I could be wrong, but I think he was serious. In which case he’s being very judgemental.


I really don’t know much about the members of Chanticleer, but I can say that in almost every group or opera company that I ever sang in highschool, college, church and outside secular groups, there was always a significant number of homosexual male singers (about half and half). I don’t know why that is, but that’s how it was. I think it may have something to do with the fact that unless heterosexual men are raised to appreciate the arts instead of the always doing “macho” things, or if they don’t worry about trying to be manly amongst their peers, they won’t have an interest in taking part of the arts. I remember as a kid that fine arts were always looked at as a “girly” thing to do for a boy. That’s not great encouragement for a heterosexual boy who might actually have an interest and a talent in this.

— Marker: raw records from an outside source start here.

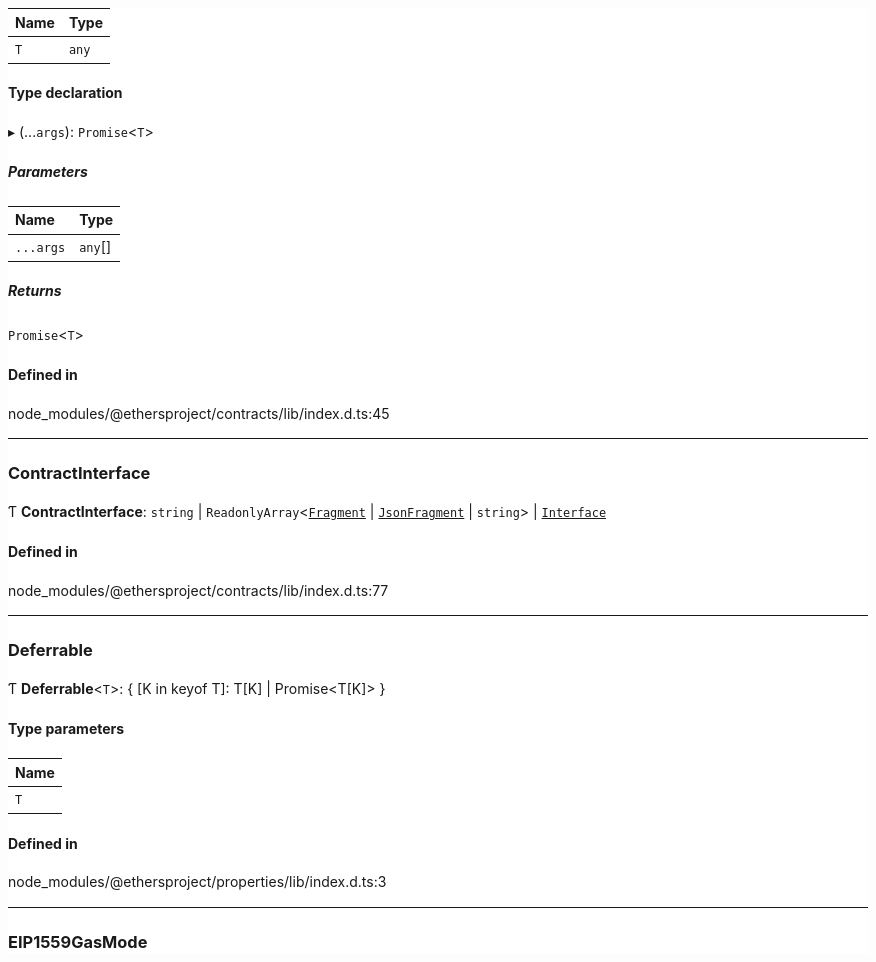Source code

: | Name | Type |
| :------ | :------ |
| `T` | `any` |

#### Type declaration

▸ (...`args`): `Promise`<`T`\>

##### Parameters

| Name | Type |
| :------ | :------ |
| `...args` | `any`[] |

##### Returns

`Promise`<`T`\>

#### Defined in

node_modules/@ethersproject/contracts/lib/index.d.ts:45

___

### ContractInterface

Ƭ **ContractInterface**: `string` \| `ReadonlyArray`<[`Fragment`](../classes/verida_vda_sbt_client._internal_.Fragment.md) \| [`JsonFragment`](../interfaces/verida_vda_sbt_client._internal_.JsonFragment.md) \| `string`\> \| [`Interface`](../classes/verida_vda_sbt_client._internal_.Interface.md)

#### Defined in

node_modules/@ethersproject/contracts/lib/index.d.ts:77

___

### Deferrable

Ƭ **Deferrable**<`T`\>: { [K in keyof T]: T[K] \| Promise<T[K]\> }

#### Type parameters

| Name |
| :------ |
| `T` |

#### Defined in

node_modules/@ethersproject/properties/lib/index.d.ts:3

___

### EIP1559GasMode
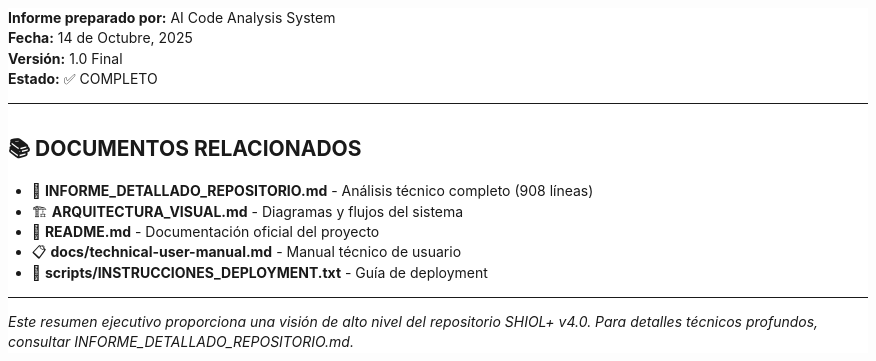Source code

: 
**Informe preparado por:** AI Code Analysis System  
**Fecha:** 14 de Octubre, 2025  
**Versión:** 1.0 Final  
**Estado:** ✅ COMPLETO

---

## 📚 DOCUMENTOS RELACIONADOS

- 📄 **INFORME_DETALLADO_REPOSITORIO.md** - Análisis técnico completo (908 líneas)
- 🏗️ **ARQUITECTURA_VISUAL.md** - Diagramas y flujos del sistema
- 📖 **README.md** - Documentación oficial del proyecto
- 📋 **docs/technical-user-manual.md** - Manual técnico de usuario
- 🚀 **scripts/INSTRUCCIONES_DEPLOYMENT.txt** - Guía de deployment

---

*Este resumen ejecutivo proporciona una visión de alto nivel del repositorio SHIOL+ v4.0. Para detalles técnicos profundos, consultar INFORME_DETALLADO_REPOSITORIO.md.*

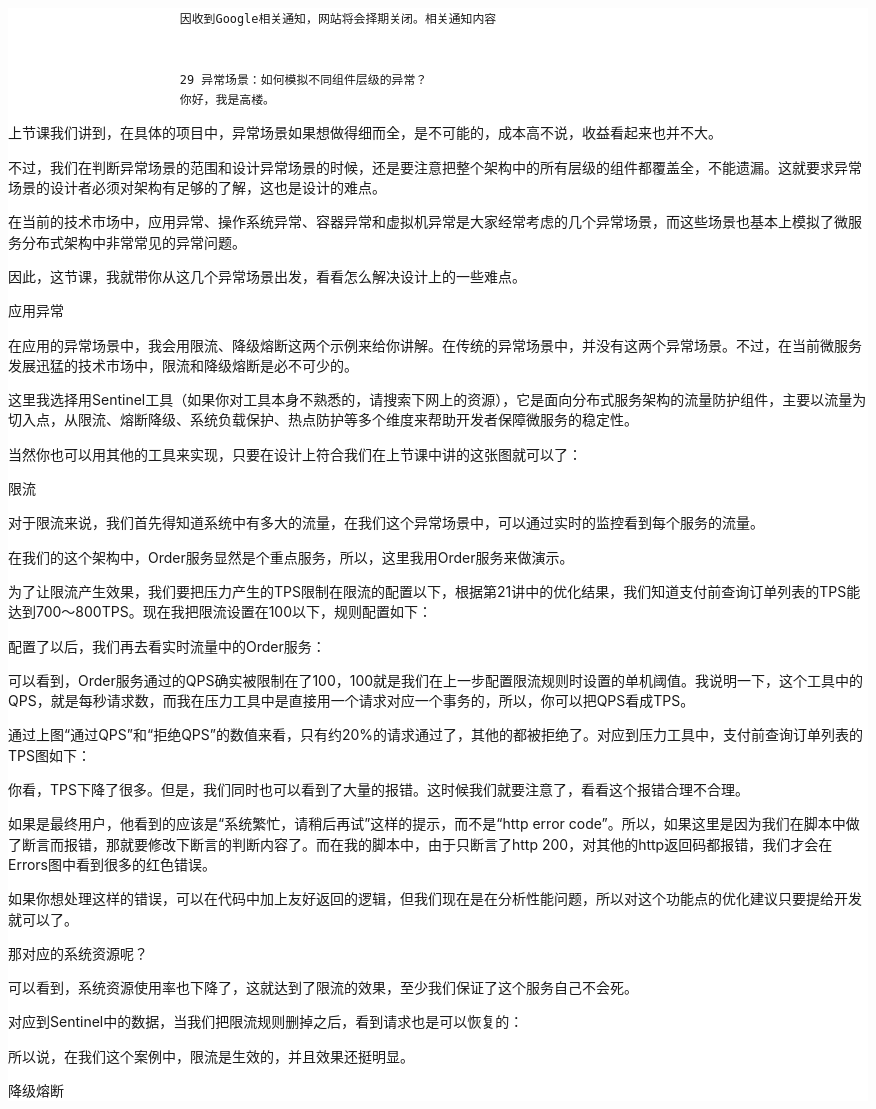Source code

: 
                            
                            因收到Google相关通知，网站将会择期关闭。相关通知内容
                            
                            
                            29 异常场景：如何模拟不同组件层级的异常？
                            你好，我是高楼。

上节课我们讲到，在具体的项目中，异常场景如果想做得细而全，是不可能的，成本高不说，收益看起来也并不大。

不过，我们在判断异常场景的范围和设计异常场景的时候，还是要注意把整个架构中的所有层级的组件都覆盖全，不能遗漏。这就要求异常场景的设计者必须对架构有足够的了解，这也是设计的难点。

在当前的技术市场中，应用异常、操作系统异常、容器异常和虚拟机异常是大家经常考虑的几个异常场景，而这些场景也基本上模拟了微服务分布式架构中非常常见的异常问题。

因此，这节课，我就带你从这几个异常场景出发，看看怎么解决设计上的一些难点。

应用异常

在应用的异常场景中，我会用限流、降级熔断这两个示例来给你讲解。在传统的异常场景中，并没有这两个异常场景。不过，在当前微服务发展迅猛的技术市场中，限流和降级熔断是必不可少的。

这里我选择用Sentinel工具（如果你对工具本身不熟悉的，请搜索下网上的资源），它是面向分布式服务架构的流量防护组件，主要以流量为切入点，从限流、熔断降级、系统负载保护、热点防护等多个维度来帮助开发者保障微服务的稳定性。

当然你也可以用其他的工具来实现，只要在设计上符合我们在上节课中讲的这张图就可以了：



限流

对于限流来说，我们首先得知道系统中有多大的流量，在我们这个异常场景中，可以通过实时的监控看到每个服务的流量。

在我们的这个架构中，Order服务显然是个重点服务，所以，这里我用Order服务来做演示。

为了让限流产生效果，我们要把压力产生的TPS限制在限流的配置以下，根据第21讲中的优化结果，我们知道支付前查询订单列表的TPS能达到700～800TPS。现在我把限流设置在100以下，规则配置如下：



配置了以后，我们再去看实时流量中的Order服务：



可以看到，Order服务通过的QPS确实被限制在了100，100就是我们在上一步配置限流规则时设置的单机阈值。我说明一下，这个工具中的QPS，就是每秒请求数，而我在压力工具中是直接用一个请求对应一个事务的，所以，你可以把QPS看成TPS。

通过上图“通过QPS”和“拒绝QPS”的数值来看，只有约20%的请求通过了，其他的都被拒绝了。对应到压力工具中，支付前查询订单列表的TPS图如下：



你看，TPS下降了很多。但是，我们同时也可以看到了大量的报错。这时候我们就要注意了，看看这个报错合理不合理。

如果是最终用户，他看到的应该是“系统繁忙，请稍后再试”这样的提示，而不是“http error code”。所以，如果这里是因为我们在脚本中做了断言而报错，那就要修改下断言的判断内容了。而在我的脚本中，由于只断言了http 200，对其他的http返回码都报错，我们才会在Errors图中看到很多的红色错误。

如果你想处理这样的错误，可以在代码中加上友好返回的逻辑，但我们现在是在分析性能问题，所以对这个功能点的优化建议只要提给开发就可以了。

那对应的系统资源呢？



可以看到，系统资源使用率也下降了，这就达到了限流的效果，至少我们保证了这个服务自己不会死。

对应到Sentinel中的数据，当我们把限流规则删掉之后，看到请求也是可以恢复的：



所以说，在我们这个案例中，限流是生效的，并且效果还挺明显。

降级熔断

My husband and many other heterosexual male singers either had mentors who encouraged their love of the arts and classical sacred music or just fell into it by accident. My husband didn’t have the encouragement as a child, but he always loved classical music and the arts and it was natural for him to join the church choirs to help with the spread of good sacred music and chant.

One thing I can say about Chanticleer - they have one of the most BEAUTIFUL performances of Biebl’s “Ave Maria”. It’s so prayerful and gorgeous!!!

Chanticleer are amazing. I saw them years ago at a NPM convention in Pittsburgh. I don’t know how men can sing those high soprano notes.

They are called countertenors and they do it by singing in the head voice. :slight_smile:

That’s part of it, I think. But, perhaps, homosexuals are just more sensitive, by nature, to these sorts of things, also. At least, so it would seem.

There’s nothing judgemental about simply stating the obvious facts. It just is what it is.

Visiting their website, none of the member bios state what their sexual orientation is, but the musical director Joseph Jennings does direct the Golden Gate Men’s Chorus term themselves as made up of gay and gay-supportive men, and in the past has directed the New York City Gay Men’s Chorus.

Well, I know how they *used * to hit those high notes…:frowning:

There was no mention of their sexual orientation when they came to my wife’s local university a few years ago. I took my wife and sons to their concert and my cathedral choir director and organist were in the audience as well as several other choir members. The concert was awesome - particularly in such an intimate setting.

Counter tenors? I don’t have full range but, indeed, I am perfectly capable of singing counter tenor (with no, ahem, modifications). We have two women in our choir who sing tenor. The vocal range of human beings extends across the spectrums.